Extracted page text data
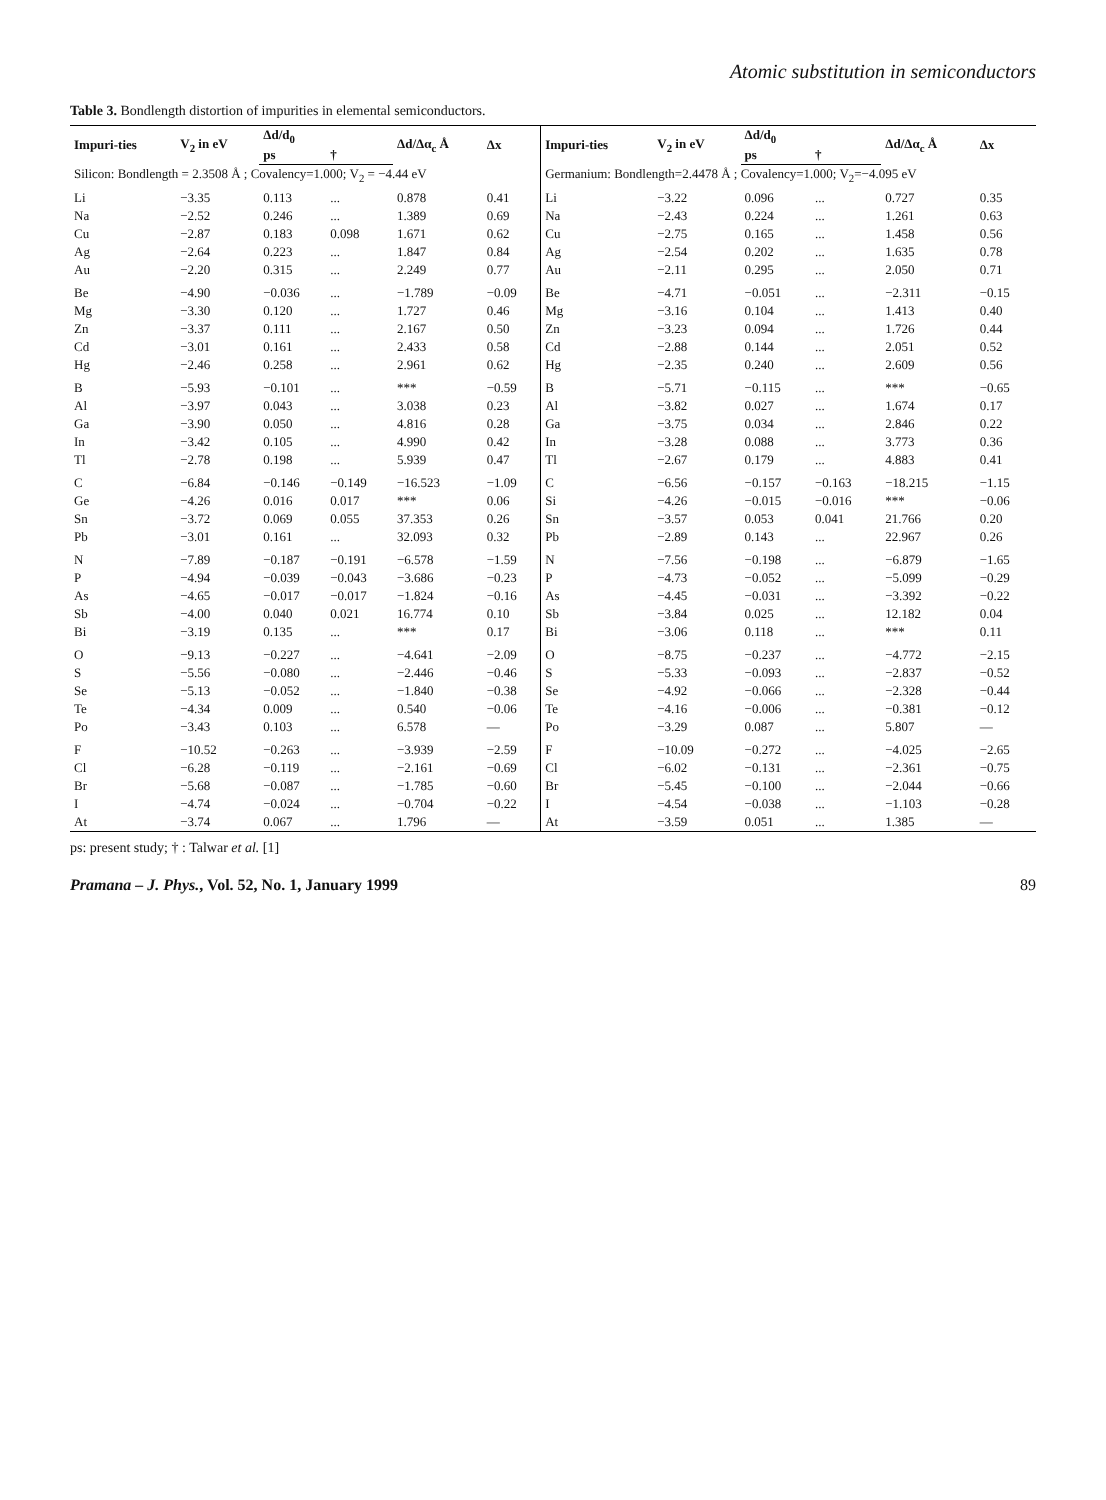Atomic substitution in semiconductors
Table 3. Bondlength distortion of impurities in elemental semiconductors.
| Impuri-ties | V<sub>2</sub> in eV | Δd/d<sub>0</sub> | | Δd/Δα<sub>c</sub> Å | Δx | Impuri-ties | V<sub>2</sub> in eV | Δd/d<sub>0</sub> | | Δd/Δα<sub>c</sub> Å | Δx |
| --- | --- | --- | --- | --- | --- | --- | --- | --- | --- | --- | --- |
| | | ps | † | | | | | ps | † | | |
| Silicon: Bondlength = 2.3508 Å ; Covalency=1.000; V<sub>2</sub> = −4.44 eV | | | | | | Germanium: Bondlength=2.4478 Å ; Covalency=1.000; V<sub>2</sub>=−4.095 eV | | | | | |
| Li | −3.35 | 0.113 | ... | 0.878 | 0.41 | Li | −3.22 | 0.096 | ... | 0.727 | 0.35 |
| Na | −2.52 | 0.246 | ... | 1.389 | 0.69 | Na | −2.43 | 0.224 | ... | 1.261 | 0.63 |
| Cu | −2.87 | 0.183 | 0.098 | 1.671 | 0.62 | Cu | −2.75 | 0.165 | ... | 1.458 | 0.56 |
| Ag | −2.64 | 0.223 | ... | 1.847 | 0.84 | Ag | −2.54 | 0.202 | ... | 1.635 | 0.78 |
| Au | −2.20 | 0.315 | ... | 2.249 | 0.77 | Au | −2.11 | 0.295 | ... | 2.050 | 0.71 |
| Be | −4.90 | −0.036 | ... | −1.789 | −0.09 | Be | −4.71 | −0.051 | ... | −2.311 | −0.15 |
| Mg | −3.30 | 0.120 | ... | 1.727 | 0.46 | Mg | −3.16 | 0.104 | ... | 1.413 | 0.40 |
| Zn | −3.37 | 0.111 | ... | 2.167 | 0.50 | Zn | −3.23 | 0.094 | ... | 1.726 | 0.44 |
| Cd | −3.01 | 0.161 | ... | 2.433 | 0.58 | Cd | −2.88 | 0.144 | ... | 2.051 | 0.52 |
| Hg | −2.46 | 0.258 | ... | 2.961 | 0.62 | Hg | −2.35 | 0.240 | ... | 2.609 | 0.56 |
| B | −5.93 | −0.101 | ... | *** | −0.59 | B | −5.71 | −0.115 | ... | *** | −0.65 |
| Al | −3.97 | 0.043 | ... | 3.038 | 0.23 | Al | −3.82 | 0.027 | ... | 1.674 | 0.17 |
| Ga | −3.90 | 0.050 | ... | 4.816 | 0.28 | Ga | −3.75 | 0.034 | ... | 2.846 | 0.22 |
| In | −3.42 | 0.105 | ... | 4.990 | 0.42 | In | −3.28 | 0.088 | ... | 3.773 | 0.36 |
| Tl | −2.78 | 0.198 | ... | 5.939 | 0.47 | Tl | −2.67 | 0.179 | ... | 4.883 | 0.41 |
| C | −6.84 | −0.146 | −0.149 | −16.523 | −1.09 | C | −6.56 | −0.157 | −0.163 | −18.215 | −1.15 |
| Ge | −4.26 | 0.016 | 0.017 | *** | 0.06 | Si | −4.26 | −0.015 | −0.016 | *** | −0.06 |
| Sn | −3.72 | 0.069 | 0.055 | 37.353 | 0.26 | Sn | −3.57 | 0.053 | 0.041 | 21.766 | 0.20 |
| Pb | −3.01 | 0.161 | ... | 32.093 | 0.32 | Pb | −2.89 | 0.143 | ... | 22.967 | 0.26 |
| N | −7.89 | −0.187 | −0.191 | −6.578 | −1.59 | N | −7.56 | −0.198 | ... | −6.879 | −1.65 |
| P | −4.94 | −0.039 | −0.043 | −3.686 | −0.23 | P | −4.73 | −0.052 | ... | −5.099 | −0.29 |
| As | −4.65 | −0.017 | −0.017 | −1.824 | −0.16 | As | −4.45 | −0.031 | ... | −3.392 | −0.22 |
| Sb | −4.00 | 0.040 | 0.021 | 16.774 | 0.10 | Sb | −3.84 | 0.025 | ... | 12.182 | 0.04 |
| Bi | −3.19 | 0.135 | ... | *** | 0.17 | Bi | −3.06 | 0.118 | ... | *** | 0.11 |
| O | −9.13 | −0.227 | ... | −4.641 | −2.09 | O | −8.75 | −0.237 | ... | −4.772 | −2.15 |
| S | −5.56 | −0.080 | ... | −2.446 | −0.46 | S | −5.33 | −0.093 | ... | −2.837 | −0.52 |
| Se | −5.13 | −0.052 | ... | −1.840 | −0.38 | Se | −4.92 | −0.066 | ... | −2.328 | −0.44 |
| Te | −4.34 | 0.009 | ... | 0.540 | −0.06 | Te | −4.16 | −0.006 | ... | −0.381 | −0.12 |
| Po | −3.43 | 0.103 | ... | 6.578 | — | Po | −3.29 | 0.087 | ... | 5.807 | — |
| F | −10.52 | −0.263 | ... | −3.939 | −2.59 | F | −10.09 | −0.272 | ... | −4.025 | −2.65 |
| Cl | −6.28 | −0.119 | ... | −2.161 | −0.69 | Cl | −6.02 | −0.131 | ... | −2.361 | −0.75 |
| Br | −5.68 | −0.087 | ... | −1.785 | −0.60 | Br | −5.45 | −0.100 | ... | −2.044 | −0.66 |
| I | −4.74 | −0.024 | ... | −0.704 | −0.22 | I | −4.54 | −0.038 | ... | −1.103 | −0.28 |
| At | −3.74 | 0.067 | ... | 1.796 | — | At | −3.59 | 0.051 | ... | 1.385 | — |
ps: present study; † : Talwar et al. [1]
Pramana – J. Phys., Vol. 52, No. 1, January 1999 89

● What the task requires
Only what runs from the line containing "ps: present study; † : Talwar et al. [1]" through the final line of the entries above belongs in the answer, restated exactly.

● Result
ps: present study; † : Talwar et al. [1]
Pramana – J. Phys., Vol. 52, No. 1, January 1999 89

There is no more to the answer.